[What is being asked] Your task is to reproduce, verbatim and without pictures, the lines from the opening of the listing through the line containing "طول دماسنج: 225 میلی متر".

[Task material]

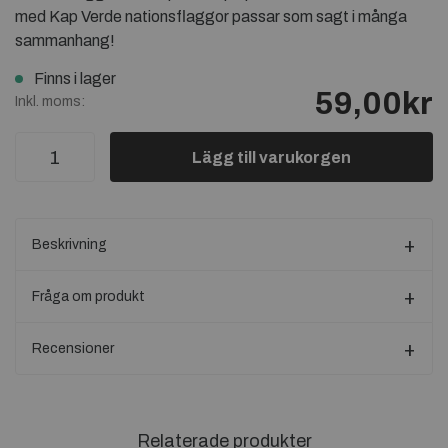
med Kap Verde nationsflaggor passar som sagt i många
sammanhang!
Finns i lager
59,00kr
Inkl. moms:
Lägg till varukorgen
Beskrivning
Fråga om produkt
Recensioner
Relaterade produkter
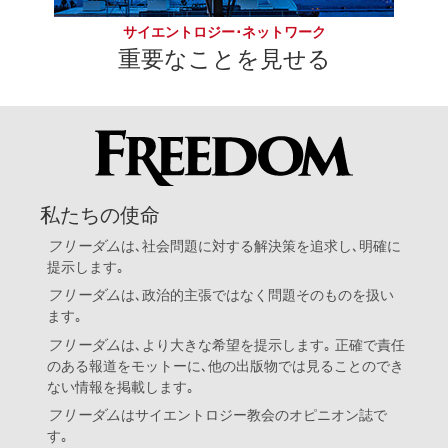
サイエントロジー･ネットワーク
重要なことを見せる
私たちの使命
フリーダム
は､社会問題に対する解決策を追求し､明確に
提示します｡
フリーダム
は､政治的主張ではなく問題そのものを扱い
ます｡
フリーダム
は､より大きな希望を提示します｡ 正確で責任
のある報道をモットーに､他の出版物では見ることのでき
ない情報を掲載します｡
フリーダム
は
サイエントロジー教会
のオピニオン誌で
す｡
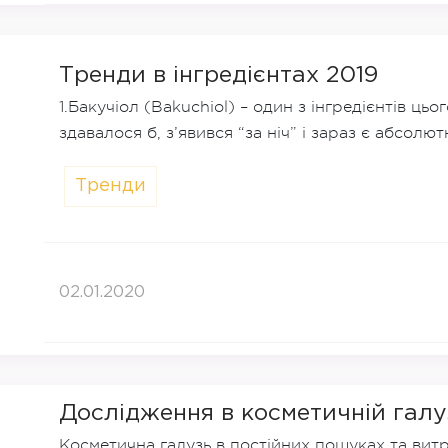
Тренди в інгредієнтах 2019
1.Бакучіол (Bakuchiol) – один з інгредієнтів ць
здавалося б, з’явився “за ніч” і зараз є абсолют
Тренди
02.01.2020
Дослідження в косметичній галу
Косметична галузь в постійних пошуках та витр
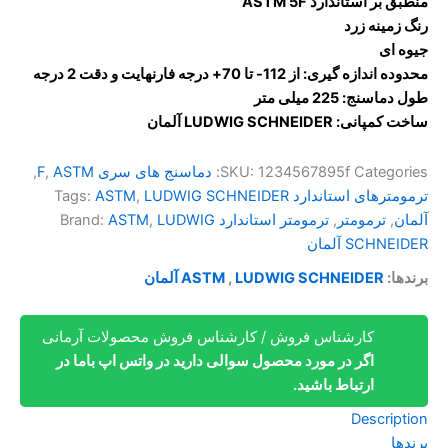
منطبق بر استاندارد ASTM 5F
رنگ زمینه زرد
جیوه ای
محدوده اندازه گیری: از 112- تا 70+ درجه فارنهایت و دقت 2 درجه
طول دماسنج: 225 میلی متر
ساخت کمپانی: LUDWIG SCHNEIDER آلمان​
Categories:
1234567895f
SKU:
دماسنج های سری F
ASTM
,
,
ترمومترهای استاندارد
LUDWIG SCHNEIDER
,
ASTM
Tags:
آلمان
,
ترمومتر
,
ترمومتر استاندارد
LUDWIG
,
ASTM
Brand:
SCHNEIDER آلمان
برندها:
LUDWIG SCHNEIDER آلمان
,
ASTM
کارشناس فروش / کارشناس فروش محصولات آرمانی
اگر در مورد محصول سوالی دارید در واتس اپ باما در
ارتباط باشید.
Description
برندها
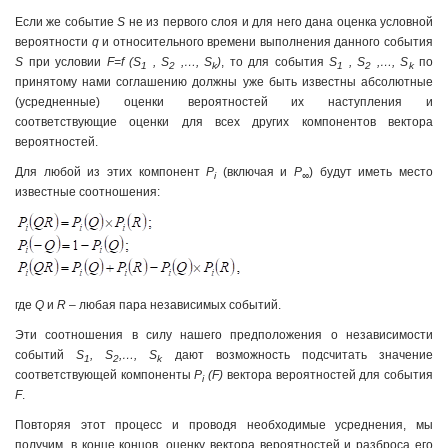
Если же событие
S
не из первого слоя и для него дана оценка условной
вероятности
q
и относительного времени выполнения данного события
S
при условии
F=f (S
, S
,…, S
)
, то для события
S
, S
,…, S
по
1
2
k
1
2
k
принятому нами соглашению должны уже быть известны абсолютные
(усредненные) оценки вероятностей их наступления и
соответствующие оценки для всех других компонентов вектора
вероятностей.
Для любой из этих компонент
P
(включая и
P
) будут иметь место
i
∞
известные соотношения:
где
Q
и
R
– любая пара независимых событий.
Эти соотношения в силу нашего предположения о независимости
событий
S
, S
,…, S
дают возможность подсчитать значение
1
2
k
соответствующей компоненты
P
(F)
вектора вероятностей для события
i
F
.
Повторяя этот процесс и проводя необходимые усреднения, мы
получим, в конце концов, оценку вектора вероятностей и разброса его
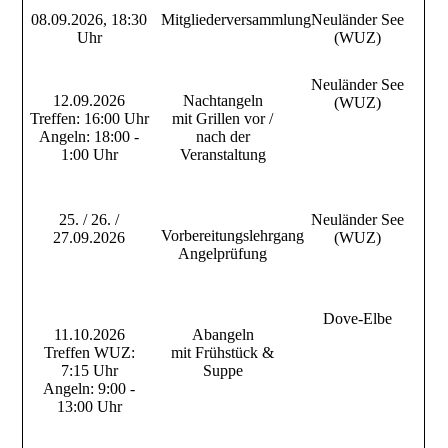
08.09.2026, 18:30
Mitgliederversammlung
Neuländer See
Uhr
(WUZ)
Neuländer See
12.09.2026
Nachtangeln
(WUZ)
Treffen: 16:00 Uhr
mit Grillen vor /
Angeln: 18:00 -
nach der
1:00 Uhr
Veranstaltung
25. / 26. /
Neuländer See
Vorbereitungslehrgang
27.09.2026
(WUZ)
Angelprüfung
Dove-Elbe
11.10.2026
Abangeln
Treffen WUZ:
mit Frühstück &
7:15 Uhr
Suppe
Angeln: 9:00 -
13:00 Uhr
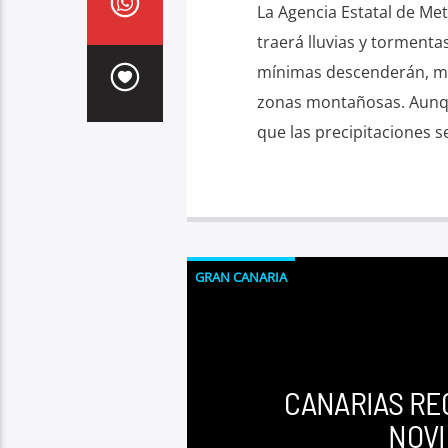
La Agencia Estatal de Me
traerá lluvias y tormenta
mínimas descenderán, mie
zonas montañosas. Aunqu
que las precipitaciones s
GRAN CANARIA
CANARIAS RE
NOVI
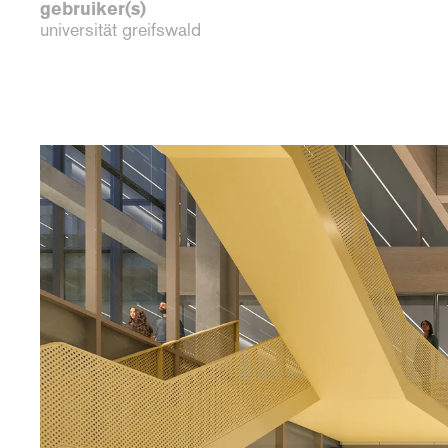
gebruiker(s)
universität greifswald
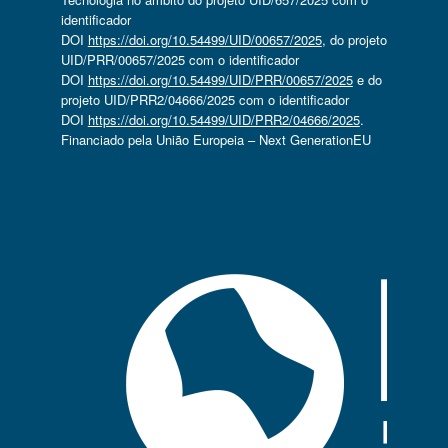
identificador
DOI
https://doi.org/10.54499/UID/00657/2025
, do projeto
UID/PRR/00657/2025 com o identificador
DOI
https://doi.org/10.54499/UID/PRR/00657/2025
e do
projeto UID/PRR2/04666/2025 com o identificador
DOI
https://doi.org/10.54499/UID/PRR2/04666/2025
.
Financiado pela União Europeia – Next GenerationEU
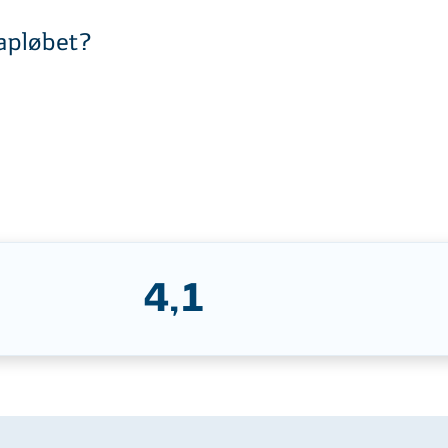
kapløbet?
4,1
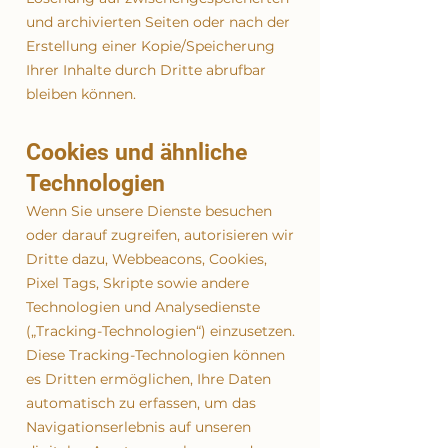
und archivierten Seiten oder nach der
Erstellung einer Kopie/Speicherung
Ihrer Inhalte durch Dritte abrufbar
bleiben können.
Cookies und ähnliche
Technologien
Wenn Sie unsere Dienste besuchen
oder darauf zugreifen, autorisieren wir
Dritte dazu, Webbeacons, Cookies,
Pixel Tags, Skripte sowie andere
Technologien und Analysedienste
(„Tracking-Technologien“) einzusetzen.
Diese Tracking-Technologien können
es Dritten ermöglichen, Ihre Daten
automatisch zu erfassen, um das
Navigationserlebnis auf unseren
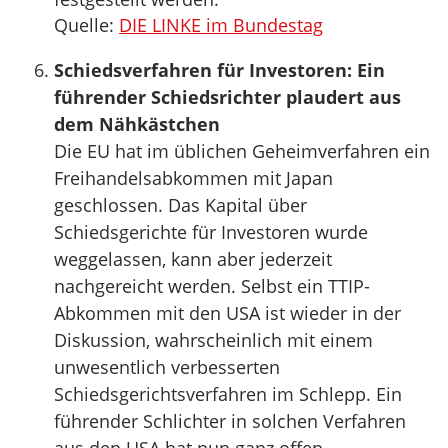
Quelle:
DIE LINKE im Bundestag
Schiedsverfahren für Investoren: Ein
führender Schiedsrichter plaudert aus
dem Nähkästchen
Die EU hat im üblichen Geheimverfahren ein
Freihandelsabkommen mit Japan
geschlossen. Das Kapital über
Schiedsgerichte für Investoren wurde
weggelassen, kann aber jederzeit
nachgereicht werden. Selbst ein TTIP-
Abkommen mit den USA ist wieder in der
Diskussion, wahrscheinlich mit einem
unwesentlich verbesserten
Schiedsgerichtsverfahren im Schlepp. Ein
führender Schlichter in solchen Verfahren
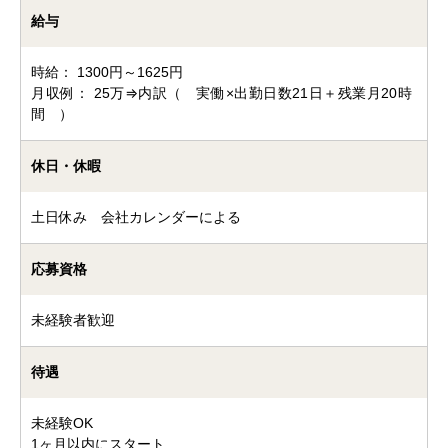
給与
時給： 1300円～1625円
月収例： 25万⇒内訳（ 実働×出勤日数21日＋残業月20時
間 ）
休日・休暇
土日休み 会社カレンダーによる
応募資格
未経験者歓迎
待遇
未経験OK
1ヶ月以内にスタート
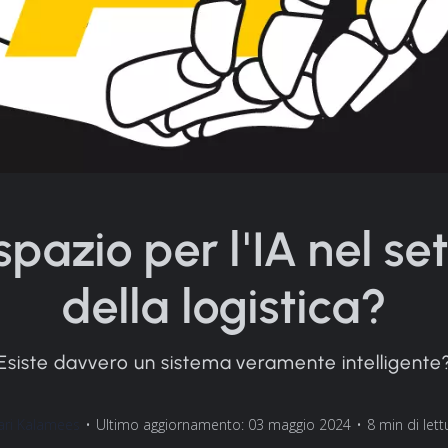
spazio per l'IA nel se
della logistica?
Esiste davvero un sistema veramente intelligente
ari Kalamees
•
Ultimo aggiornamento: 03 maggio 2024
•
8 min di lett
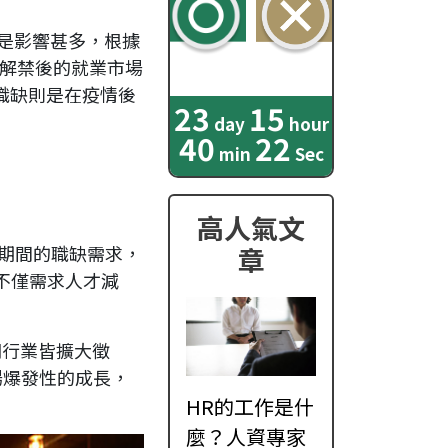
更是影響甚多，根據
發現解禁後的就業市場
職缺則是在疫情後
23
15
day
hour
40
20
min
Sec
高人氣文
情期間的職缺需求，
章
不僅需求人才減
關行業皆擴大徵
場爆發性的成長，
HR的工作是什
麼？人資專家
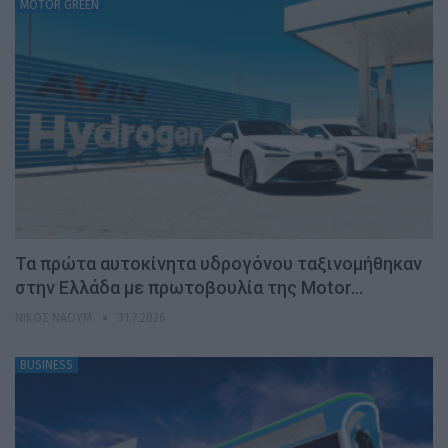
MOTOR GREEN
Τα πρώτα αυτοκίνητα υδρογόνου ταξινομήθηκαν
στην Ελλάδα με πρωτοβουλία της Motor…
ΝΊΚΟΣ ΝΑΟΎΜ
31.7.2026
BUSINESS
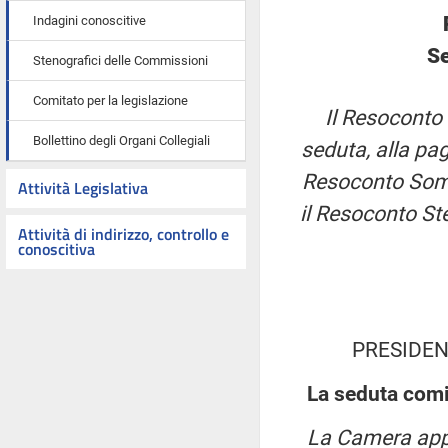
Indagini conoscitive
Se
Stenografici delle Commissioni
Comitato per la legislazione
Il Resoconto 
Bollettino degli Organi Collegiali
seduta, alla pag
Resoconto Somma
Attività Legislativa
il Resoconto St
Attività di indirizzo, controllo e
conoscitiva
PRESIDEN
La seduta comi
La Camera appr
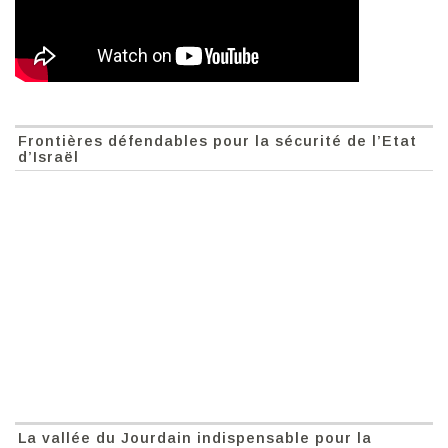
Frontières défendables pour la sécurité de l’Etat
d’Israël
La vallée du Jourdain indispensable pour la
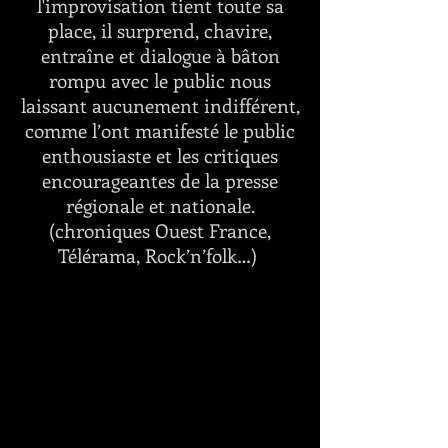
l'improvisation tient toute sa
place, il surprend, chavire,
entraîne et dialogue à bâton
rompu avec le public nous
laissant aucunement indifférent,
comme l’ont manifesté le public
enthousiaste et les critiques
encourageantes de la presse
régionale et nationale.
(chroniques Ouest France,
Télérama, Rock’n’folk…)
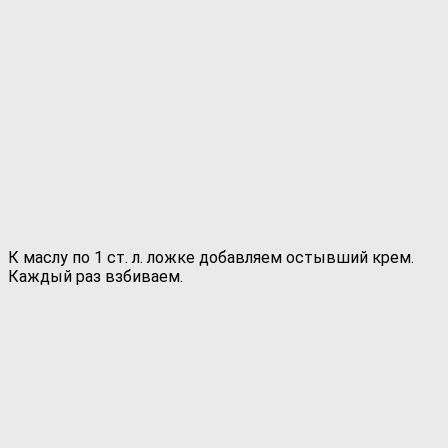
К маслу по 1 ст. л. ложке добавляем остывший крем.
Каждый раз взбиваем.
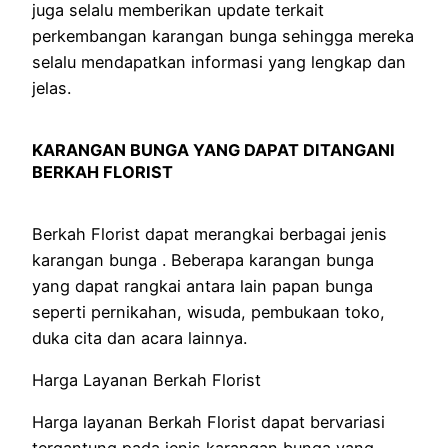
juga selalu memberikan update terkait
perkembangan karangan bunga sehingga mereka
selalu mendapatkan informasi yang lengkap dan
jelas.
KARANGAN BUNGA YANG DAPAT DITANGANI
BERKAH FLORIST
Berkah Florist dapat merangkai berbagai jenis
karangan bunga . Beberapa karangan bunga
yang dapat rangkai antara lain papan bunga
seperti pernikahan, wisuda, pembukaan toko,
duka cita dan acara lainnya.
Harga Layanan Berkah Florist
Harga layanan Berkah Florist dapat bervariasi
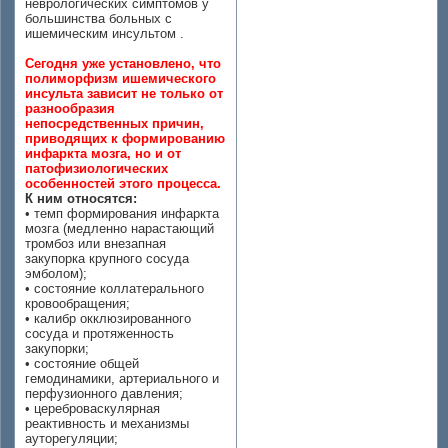
неврологических симптомов у
большинства больных с
ишемическим инсультом .
Сегодня уже установлено, что
полиморфизм ишемического
инсульта зависит не только от
разнообразия
непосредственных причин,
приводящих к формированию
инфаркта мозга, но и от
патофизиологических
особенностей этого процесса.
К ним относятся:
• темп формирования инфаркта
мозга (медленно нарастающий
тромбоз или внезапная
закупорка крупного сосуда
эмболом);
• состояние коллатерального
кровообращения;
• калибр окклюзированного
сосуда и протяженность
закупорки;
• состояние общей
гемодинамики, артериального и
перфузионного давления;
• цереброваскулярная
реактивность и механизмы
ауторегуляции;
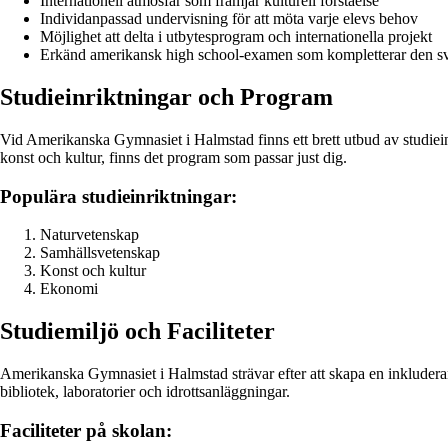
Internationell atmosfär som främjar kulturell förståelse
Individanpassad undervisning för att möta varje elevs behov
Möjlighet att delta i utbytesprogram och internationella projekt
Erkänd amerikansk high school-examen som kompletterar den 
Studieinriktningar och Program
Vid Amerikanska Gymnasiet i Halmstad finns ett brett utbud av studieinr
konst och kultur, finns det program som passar just dig.
Populära studieinriktningar:
Naturvetenskap
Samhällsvetenskap
Konst och kultur
Ekonomi
Studiemiljö och Faciliteter
Amerikanska Gymnasiet i Halmstad strävar efter att skapa en inkluderand
bibliotek, laboratorier och idrottsanläggningar.
Faciliteter på skolan:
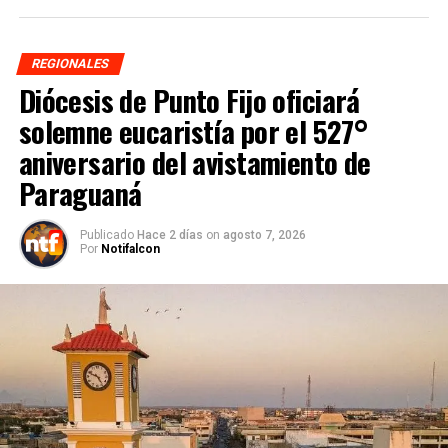
REGIONALES
Diócesis de Punto Fijo oficiará
solemne eucaristía por el 527°
aniversario del avistamiento de
Paraguaná
Publicado
Hace 2 días
on
agosto 7, 2026
Por
Notifalcon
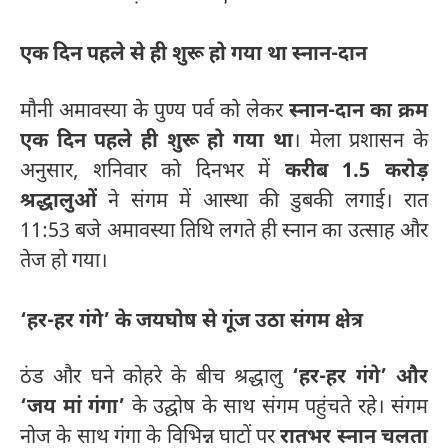
एक दिन पहले से ही शुरू हो गया था स्नान-दान
मौनी अमावस्या के पुण्य पर्व को लेकर
स्नान-दान का क्रम
एक दिन पहले ही शुरू हो गया था
। मेला प्रशासन के
अनुसार, शनिवार को दिनभर में
करीब 1.5 करोड़
श्रद्धालुओं
ने संगम में आस्था की डुबकी लगाई। रात
11:53 बजे अमावस्या तिथि लगते ही स्नान का उत्साह और
तेज हो गया।
‘हर-हर गंगे’ के जयघोष से गूंज उठा संगम क्षेत्र
ठंड और घने कोहरे के बीच श्रद्धालु
‘हर-हर गंगे’ और
‘जय मां गंगा’
के उद्घोष के साथ संगम पहुंचते रहे। संगम
नोज के साथ गंगा के विभिन्न घाटों पर
रातभर स्नान चलता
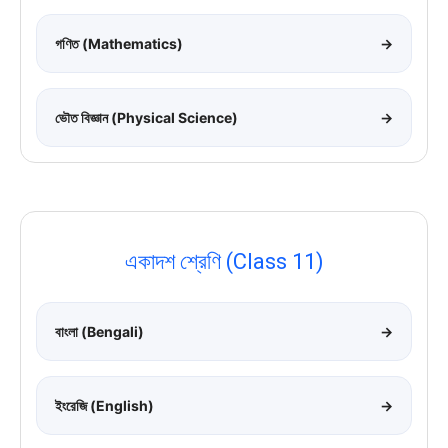
গণিত (Mathematics)
→
ভৌত বিজ্ঞান (Physical Science)
→
একাদশ শ্রেণি (Class 11)
বাংলা (Bengali)
→
ইংরেজি (English)
→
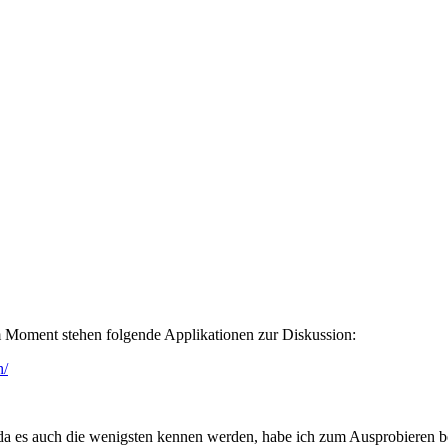
 Moment stehen folgende Applikationen zur Diskussion:
h/
da es auch die wenigsten kennen werden, habe ich zum Ausprobieren ber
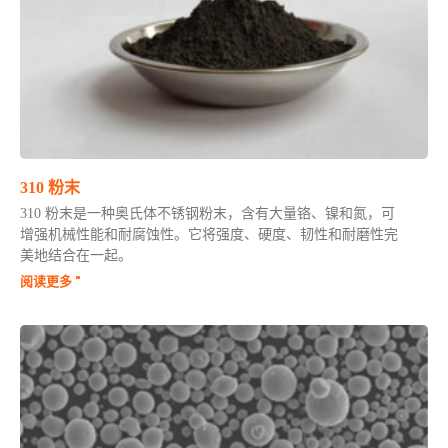
310 粉末
310 粉末是一种奥氏体不锈钢粉末，含有大量铬、镍和氮，可
增强机械性能和耐腐蚀性。它将强度、硬度、韧性和耐磨性完
美地结合在一起。
阅读更多 "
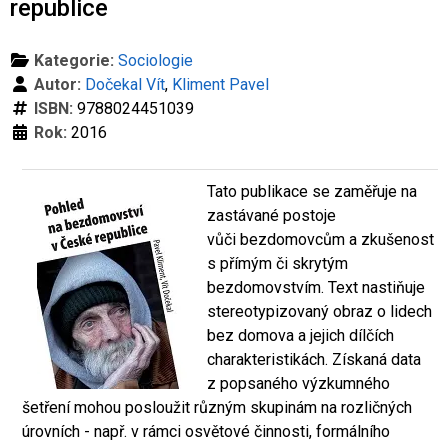
republice
Kategorie:
Sociologie
Autor:
Dočekal Vít
,
Kliment Pavel
ISBN:
9788024451039
Rok:
2016
Tato publikace se zaměřuje na
zastávané postoje
vůči bezdomovcům a zkušenost
s přímým či skrytým
bezdomovstvím. Text nastiňuje
stereotypizovaný obraz o lidech
bez domova a jejich dílčích
charakteristikách. Získaná data
z popsaného výzkumného
šetření mohou posloužit různým skupinám na rozličných
úrovních - např. v rámci osvětové činnosti, formálního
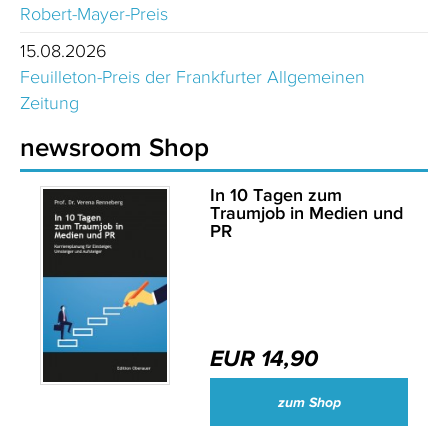
Robert-Mayer-Preis
15.08.2026
Feuilleton-Preis der Frankfurter Allgemeinen
Zeitung
newsroom Shop
In 10 Tagen zum
Traumjob in Medien und
PR
EUR 14,90
zum Shop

[Answer for this exercise]
med Kap Verde nationsflaggor passar som sagt i många
sammanhang!
Finns i lager
59,00kr
Inkl. moms:
Lägg till varukorgen
Beskrivning
Fråga om produkt
Recensioner
Relaterade produkter
サイエントロジー･ネットワーク
重要なことを見せる
私たちの使命
フリーダム
は､社会問題に対する解決策を追求し､明確に
提示します｡
フリーダム
は､政治的主張ではなく問題そのものを扱い
ます｡
フリーダム
は､より大きな希望を提示します｡ 正確で責任
のある報道をモットーに､他の出版物では見ることのでき
ない情報を掲載します｡
フリーダム
は
サイエントロジー教会
のオピニオン誌で
す｡
Тренди в інгредієнтах 2019
1.Бакучіол (Bakuchiol) – один з інгредієнтів ць
здавалося б, з’явився “за ніч” і зараз є абсолют
Тренди
02.01.2020
Дослідження в косметичній галу
Косметична галузь в постійних пошуках та витр
منطبق بر استاندارد ASTM 5F
رنگ زمینه زرد
جیوه ای
محدوده اندازه گیری: از 112- تا 70+ درجه فارنهایت و دقت 2 درجه
طول دماسنج: 225 میلی متر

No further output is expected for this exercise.